Copy every line of the records below, keeping each one unchanged.

┌─ Input

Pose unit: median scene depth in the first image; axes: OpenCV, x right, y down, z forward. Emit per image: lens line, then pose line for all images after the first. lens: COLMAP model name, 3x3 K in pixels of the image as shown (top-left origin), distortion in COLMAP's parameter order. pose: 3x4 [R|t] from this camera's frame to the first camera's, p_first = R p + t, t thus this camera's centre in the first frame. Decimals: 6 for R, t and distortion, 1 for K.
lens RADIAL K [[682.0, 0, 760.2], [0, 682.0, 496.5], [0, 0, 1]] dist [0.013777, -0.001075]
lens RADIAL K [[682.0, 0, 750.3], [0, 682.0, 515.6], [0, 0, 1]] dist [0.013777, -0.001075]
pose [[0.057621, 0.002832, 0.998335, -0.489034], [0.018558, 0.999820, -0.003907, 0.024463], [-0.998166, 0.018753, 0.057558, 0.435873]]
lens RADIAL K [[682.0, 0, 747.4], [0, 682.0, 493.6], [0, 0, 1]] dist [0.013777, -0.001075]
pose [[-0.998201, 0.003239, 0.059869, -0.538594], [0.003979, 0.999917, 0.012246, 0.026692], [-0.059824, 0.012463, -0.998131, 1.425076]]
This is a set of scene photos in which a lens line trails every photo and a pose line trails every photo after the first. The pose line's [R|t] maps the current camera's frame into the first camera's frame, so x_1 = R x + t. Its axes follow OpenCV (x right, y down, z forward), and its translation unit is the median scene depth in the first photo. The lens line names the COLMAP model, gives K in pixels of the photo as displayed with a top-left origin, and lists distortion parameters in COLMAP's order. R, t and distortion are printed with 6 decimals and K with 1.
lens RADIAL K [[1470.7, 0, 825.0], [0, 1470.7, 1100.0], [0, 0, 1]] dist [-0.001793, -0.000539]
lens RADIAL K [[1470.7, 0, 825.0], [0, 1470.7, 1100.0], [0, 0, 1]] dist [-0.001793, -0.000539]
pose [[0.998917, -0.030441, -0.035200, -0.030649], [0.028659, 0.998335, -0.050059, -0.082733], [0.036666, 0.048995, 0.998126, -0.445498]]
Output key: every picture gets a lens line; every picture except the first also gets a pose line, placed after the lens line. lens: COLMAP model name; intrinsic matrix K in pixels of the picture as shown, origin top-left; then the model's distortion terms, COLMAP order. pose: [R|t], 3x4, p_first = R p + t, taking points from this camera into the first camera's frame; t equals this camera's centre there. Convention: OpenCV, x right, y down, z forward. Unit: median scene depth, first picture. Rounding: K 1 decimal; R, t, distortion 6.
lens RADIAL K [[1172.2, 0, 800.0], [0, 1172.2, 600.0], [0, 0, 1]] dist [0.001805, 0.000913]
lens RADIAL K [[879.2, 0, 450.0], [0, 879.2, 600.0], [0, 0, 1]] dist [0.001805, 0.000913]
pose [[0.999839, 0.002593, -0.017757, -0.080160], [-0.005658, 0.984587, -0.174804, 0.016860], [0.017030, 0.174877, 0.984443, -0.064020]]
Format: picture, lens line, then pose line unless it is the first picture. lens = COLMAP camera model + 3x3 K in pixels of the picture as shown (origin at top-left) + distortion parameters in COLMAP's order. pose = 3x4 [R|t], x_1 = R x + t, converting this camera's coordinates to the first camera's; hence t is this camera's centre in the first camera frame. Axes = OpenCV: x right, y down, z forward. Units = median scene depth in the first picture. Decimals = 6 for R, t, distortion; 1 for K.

└─

Problem solution:
Pose unit: median scene depth in the first image; axes: OpenCV, x right, y down, z forward. Emit per image: lens line, then pose line for all images after the first. lens: COLMAP model name, 3x3 K in pixels of the image as shown (top-left origin), distortion in COLMAP's parameter order. pose: 3x4 [R|t] from this camera's frame to the first camera's, p_first = R p + t, t thus this camera's centre in the first frame. Decimals: 6 for R, t and distortion, 1 for K.
lens RADIAL K [[682.0, 0, 760.2], [0, 682.0, 496.5], [0, 0, 1]] dist [0.013777, -0.001075]
lens RADIAL K [[682.0, 0, 750.3], [0, 682.0, 515.6], [0, 0, 1]] dist [0.013777, -0.001075]
pose [[0.057621, 0.002832, 0.998335, -0.489034], [0.018558, 0.999820, -0.003907, 0.024463], [-0.998166, 0.018753, 0.057558, 0.435873]]
lens RADIAL K [[682.0, 0, 747.4], [0, 682.0, 493.6], [0, 0, 1]] dist [0.013777, -0.001075]
pose [[-0.998201, 0.003239, 0.059869, -0.538594], [0.003979, 0.999917, 0.012246, 0.026692], [-0.059824, 0.012463, -0.998131, 1.425076]]
This is a set of scene photos in which a lens line trails every photo and a pose line trails every photo after the first. The pose line's [R|t] maps the current camera's frame into the first camera's frame, so x_1 = R x + t. Its axes follow OpenCV (x right, y down, z forward), and its translation unit is the median scene depth in the first photo. The lens line names the COLMAP model, gives K in pixels of the photo as displayed with a top-left origin, and lists distortion parameters in COLMAP's order. R, t and distortion are printed with 6 decimals and K with 1.
lens RADIAL K [[1470.7, 0, 825.0], [0, 1470.7, 1100.0], [0, 0, 1]] dist [-0.001793, -0.000539]
lens RADIAL K [[1470.7, 0, 825.0], [0, 1470.7, 1100.0], [0, 0, 1]] dist [-0.001793, -0.000539]
pose [[0.998917, -0.030441, -0.035200, -0.030649], [0.028659, 0.998335, -0.050059, -0.082733], [0.036666, 0.048995, 0.998126, -0.445498]]
Output key: every picture gets a lens line; every picture except the first also gets a pose line, placed after the lens line. lens: COLMAP model name; intrinsic matrix K in pixels of the picture as shown, origin top-left; then the model's distortion terms, COLMAP order. pose: [R|t], 3x4, p_first = R p + t, taking points from this camera into the first camera's frame; t equals this camera's centre there. Convention: OpenCV, x right, y down, z forward. Unit: median scene depth, first picture. Rounding: K 1 decimal; R, t, distortion 6.
lens RADIAL K [[1172.2, 0, 800.0], [0, 1172.2, 600.0], [0, 0, 1]] dist [0.001805, 0.000913]
lens RADIAL K [[879.2, 0, 450.0], [0, 879.2, 600.0], [0, 0, 1]] dist [0.001805, 0.000913]
pose [[0.999839, 0.002593, -0.017757, -0.080160], [-0.005658, 0.984587, -0.174804, 0.016860], [0.017030, 0.174877, 0.984443, -0.064020]]
Format: picture, lens line, then pose line unless it is the first picture. lens = COLMAP camera model + 3x3 K in pixels of the picture as shown (origin at top-left) + distortion parameters in COLMAP's order. pose = 3x4 [R|t], x_1 = R x + t, converting this camera's coordinates to the first camera's; hence t is this camera's centre in the first camera frame. Axes = OpenCV: x right, y down, z forward. Units = median scene depth in the first picture. Decimals = 6 for R, t, distortion; 1 for K.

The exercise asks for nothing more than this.